■ **Exercise brief**: Using the records below, locate all lines containing "front" and return them.

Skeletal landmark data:

━━━━━━━━━━━━━━━━

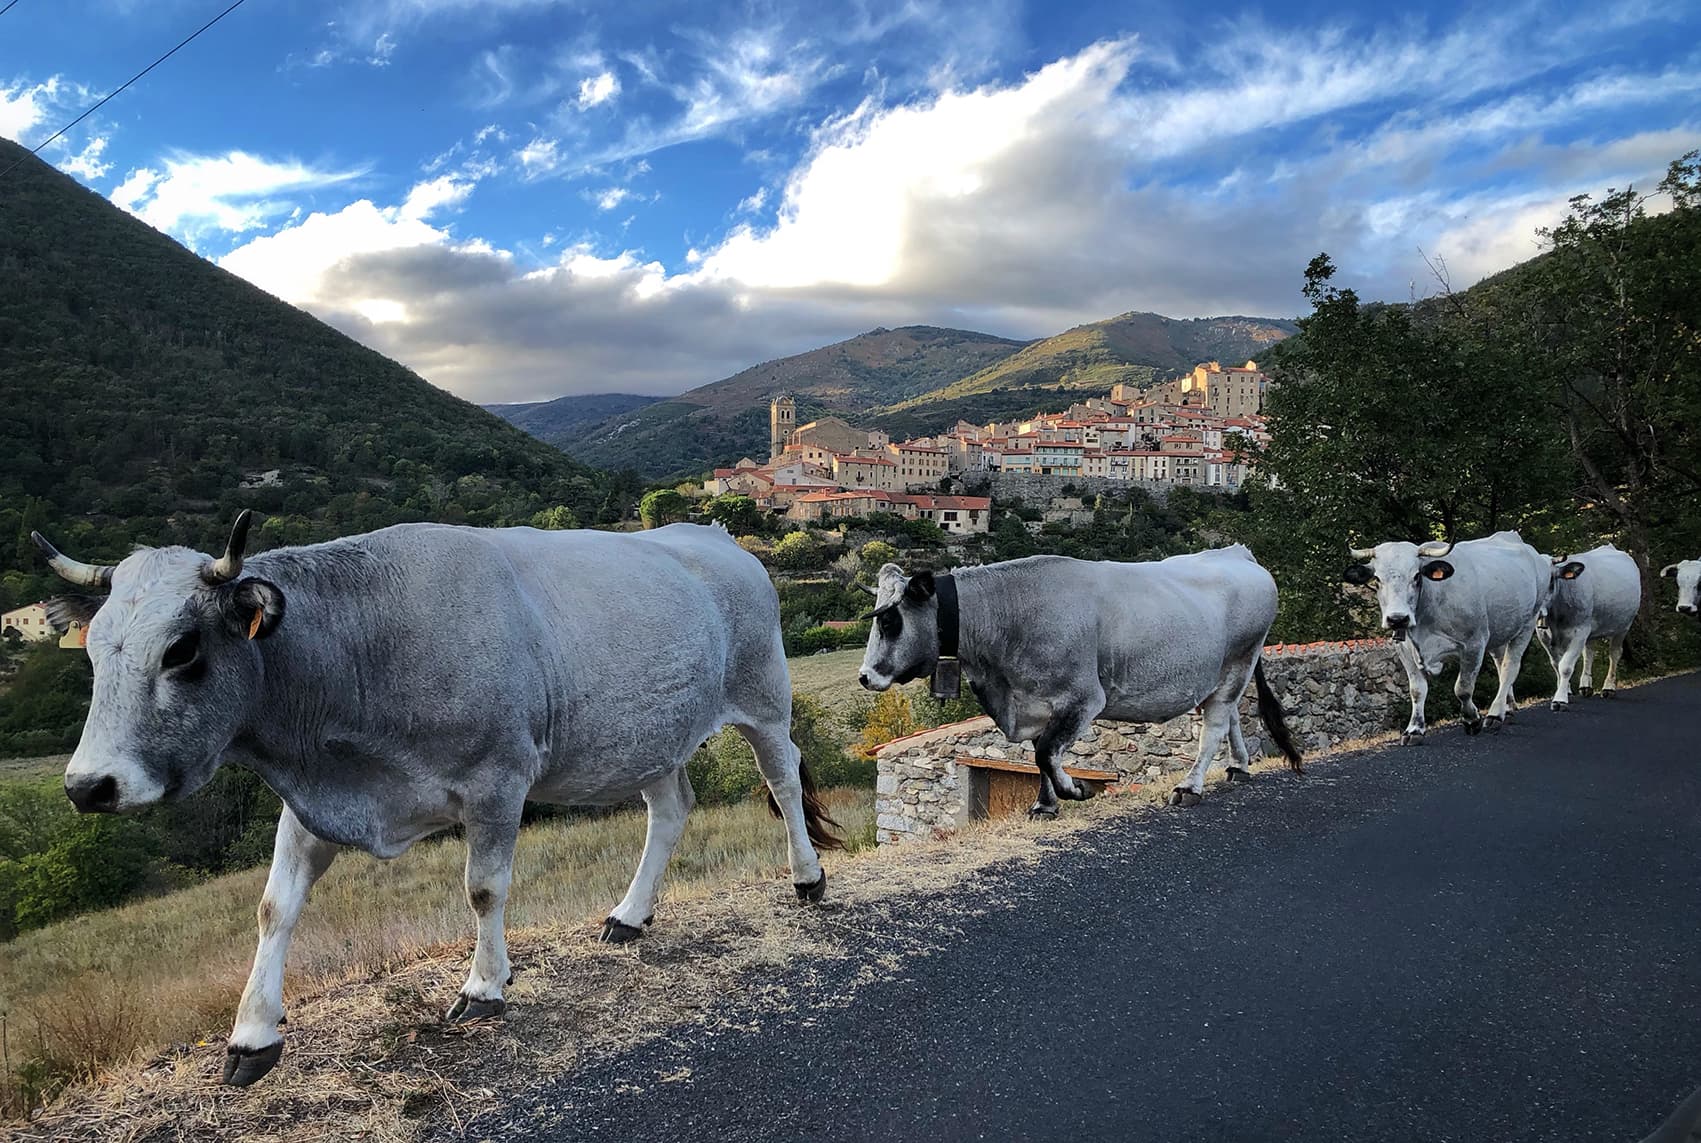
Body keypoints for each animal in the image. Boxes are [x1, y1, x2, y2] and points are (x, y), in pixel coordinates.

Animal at [33, 512, 839, 1087]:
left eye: (182, 649)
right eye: (93, 648)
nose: (88, 785)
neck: (363, 645)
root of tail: (714, 536)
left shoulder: (498, 779)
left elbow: (484, 888)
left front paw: (485, 986)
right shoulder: (312, 799)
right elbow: (274, 907)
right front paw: (252, 1034)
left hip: (764, 700)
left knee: (782, 778)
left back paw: (807, 878)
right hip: (649, 733)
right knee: (669, 810)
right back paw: (628, 915)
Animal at [855, 547, 1302, 813]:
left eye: (890, 621)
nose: (865, 677)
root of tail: (1238, 553)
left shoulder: (1083, 698)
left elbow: (1045, 754)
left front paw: (1073, 791)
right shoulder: (1035, 702)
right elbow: (1038, 755)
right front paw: (1044, 804)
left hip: (1238, 662)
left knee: (1214, 726)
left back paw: (1192, 786)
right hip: (1223, 674)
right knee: (1231, 716)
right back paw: (1239, 766)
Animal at [1341, 530, 1549, 744]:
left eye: (1416, 576)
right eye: (1377, 579)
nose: (1397, 619)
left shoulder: (1474, 644)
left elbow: (1463, 688)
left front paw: (1472, 719)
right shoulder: (1404, 649)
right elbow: (1417, 690)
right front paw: (1414, 729)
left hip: (1527, 625)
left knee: (1510, 667)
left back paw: (1495, 714)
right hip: (1500, 631)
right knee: (1501, 664)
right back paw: (1508, 707)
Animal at [1537, 544, 1641, 708]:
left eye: (1550, 579)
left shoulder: (1579, 631)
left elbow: (1565, 667)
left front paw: (1560, 699)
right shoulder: (1544, 636)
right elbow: (1556, 665)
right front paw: (1565, 690)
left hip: (1623, 626)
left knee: (1614, 654)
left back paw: (1608, 687)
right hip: (1591, 630)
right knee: (1589, 653)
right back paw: (1586, 685)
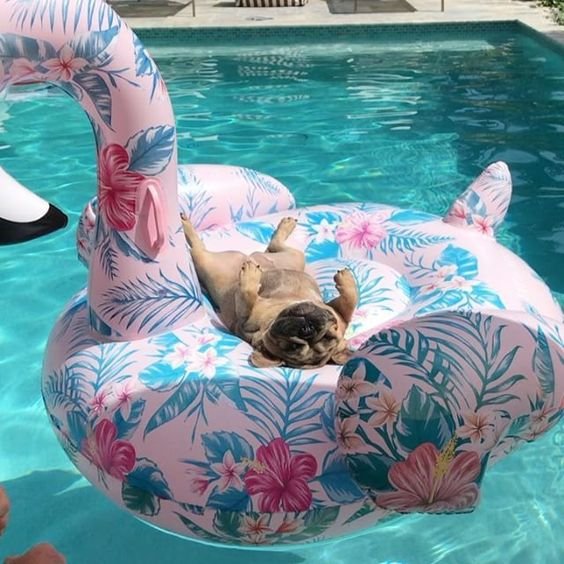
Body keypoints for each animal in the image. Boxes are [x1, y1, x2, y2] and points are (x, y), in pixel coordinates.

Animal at [181, 216, 360, 370]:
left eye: (292, 346)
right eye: (328, 336)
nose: (307, 329)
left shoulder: (244, 320)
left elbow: (247, 295)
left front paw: (250, 277)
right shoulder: (338, 311)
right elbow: (350, 302)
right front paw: (347, 279)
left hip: (203, 262)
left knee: (197, 247)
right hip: (295, 257)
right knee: (275, 246)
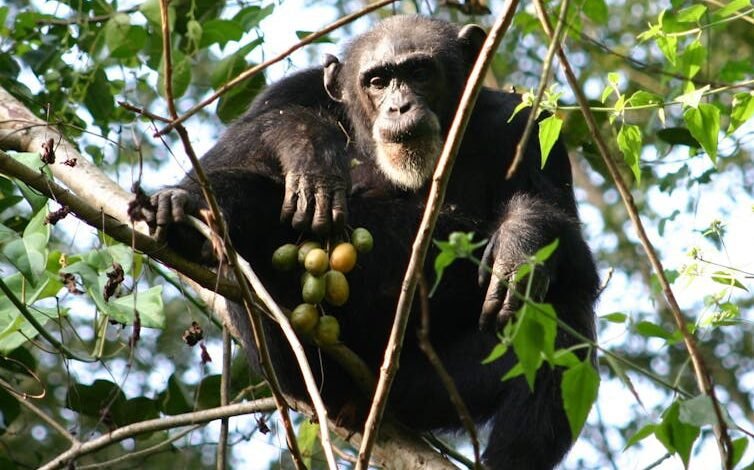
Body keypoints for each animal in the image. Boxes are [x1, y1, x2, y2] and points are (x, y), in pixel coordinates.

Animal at [144, 14, 596, 470]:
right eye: (378, 81)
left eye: (419, 73)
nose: (399, 106)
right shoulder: (288, 91)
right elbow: (217, 161)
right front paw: (309, 144)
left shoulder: (527, 128)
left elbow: (569, 240)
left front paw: (519, 244)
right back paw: (182, 212)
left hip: (420, 391)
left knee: (562, 319)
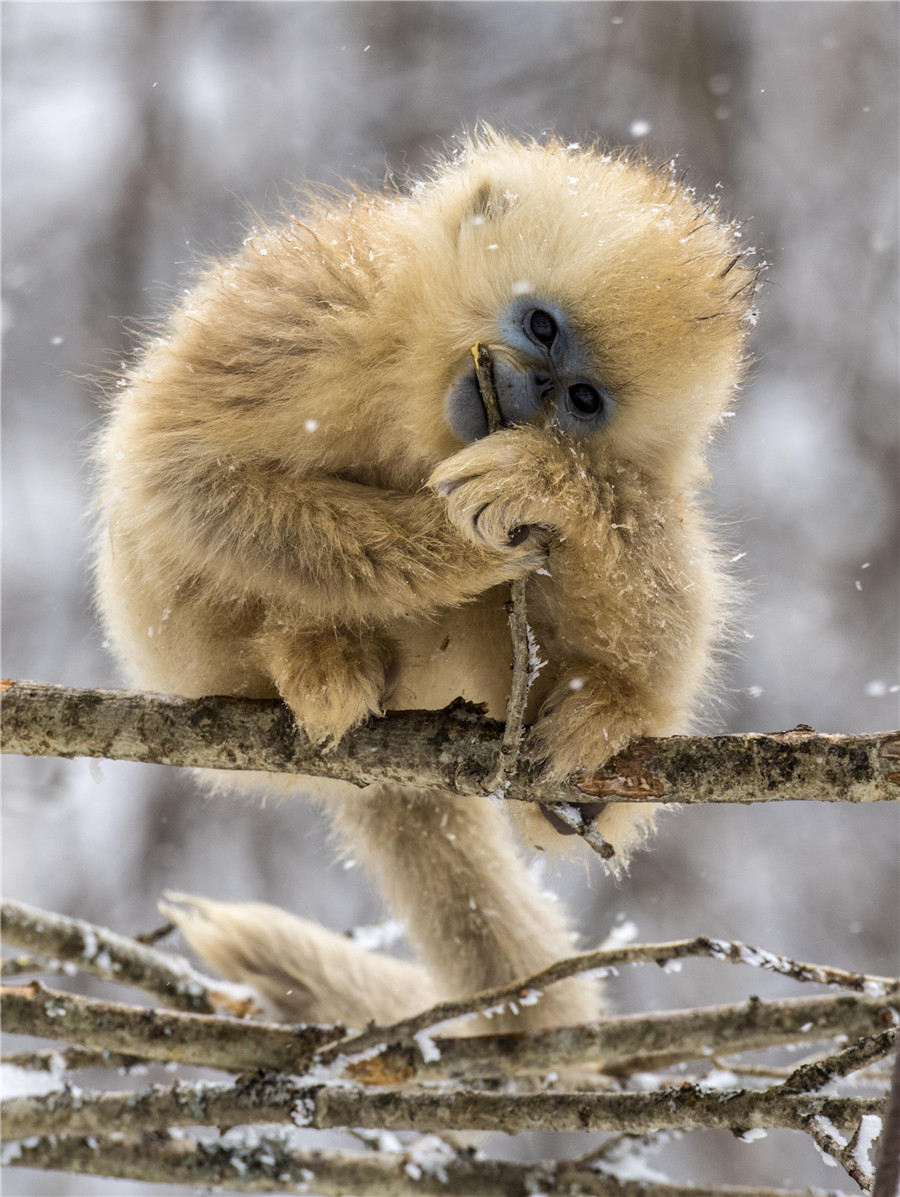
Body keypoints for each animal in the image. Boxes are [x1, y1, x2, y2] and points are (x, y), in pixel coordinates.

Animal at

━━━━━━━━━━━━━━━━

■ **Solution**:
left front paw: (485, 986)
right front paw: (252, 1034)
left front paw: (1073, 791)
right front paw: (1044, 804)
left front paw: (1472, 719)
right front paw: (1414, 729)
left front paw: (1560, 699)
right front paw: (1565, 690)
left front paw: (250, 277)
right front paw: (347, 279)
right front paw: (309, 144)
left front paw: (519, 244)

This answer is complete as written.